現状では、アイガー幹部は米国外でのインターフェロン注射の認可を求める可能性があると述べた。例えば、中国は新たな治療選択肢を模索している。

研究に参加した一部の科学者は、医師がすでに予防接種を処方できないことに不満を表明した。ワクチンと過去の感染症がウイルスによる被害を抑えるのに役立っているにもかかわらず、新型コロナウイルスは依然として毎日約450人のアメリカ人を殺害している。

「パンデミックが発生してから3年が経った今もこの状況が続いているというのは、異常な状況だと思います。私には、感染しつつある人々に自信を持って処方できる薬が1つあります」とウイルス学者でありジェフリー・グレン博士は語った。スタンフォード大学のパンデミック準備イニシアチブの責任者であり、インターフェロン注射の研究の主導に貢献した。「もっと多くの選択肢が必要です。」

グレン博士はアイガーを設立し、アイガーの株式を保有し、取締役会の一員でもありますが、現在は同社で働いていません。

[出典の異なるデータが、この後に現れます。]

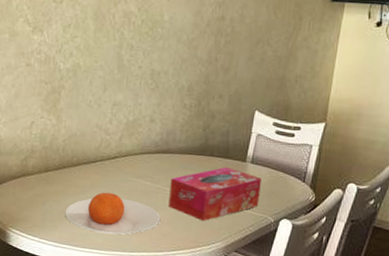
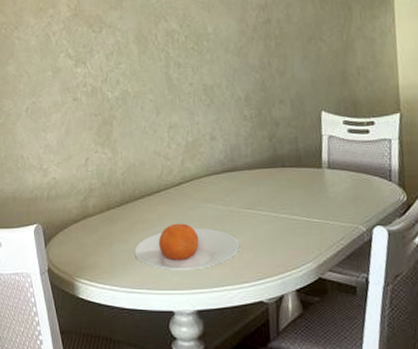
tissue box: present [168,167,262,221] -> none [244,176,346,241]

インターフェロンは、ウイルスが侵入した数時間後に近隣の細胞に自分自身を強化するよう警告するタンパク質のグループです。コロナウイルスは、他のウイルスと同様、体の自然なインターフェロン反応を解除するのが得意です。研究者らは、追加のインターフェロンを送達する薬があれば、患者がウイルスに打ち勝つのに役立つ可能性があると考えた。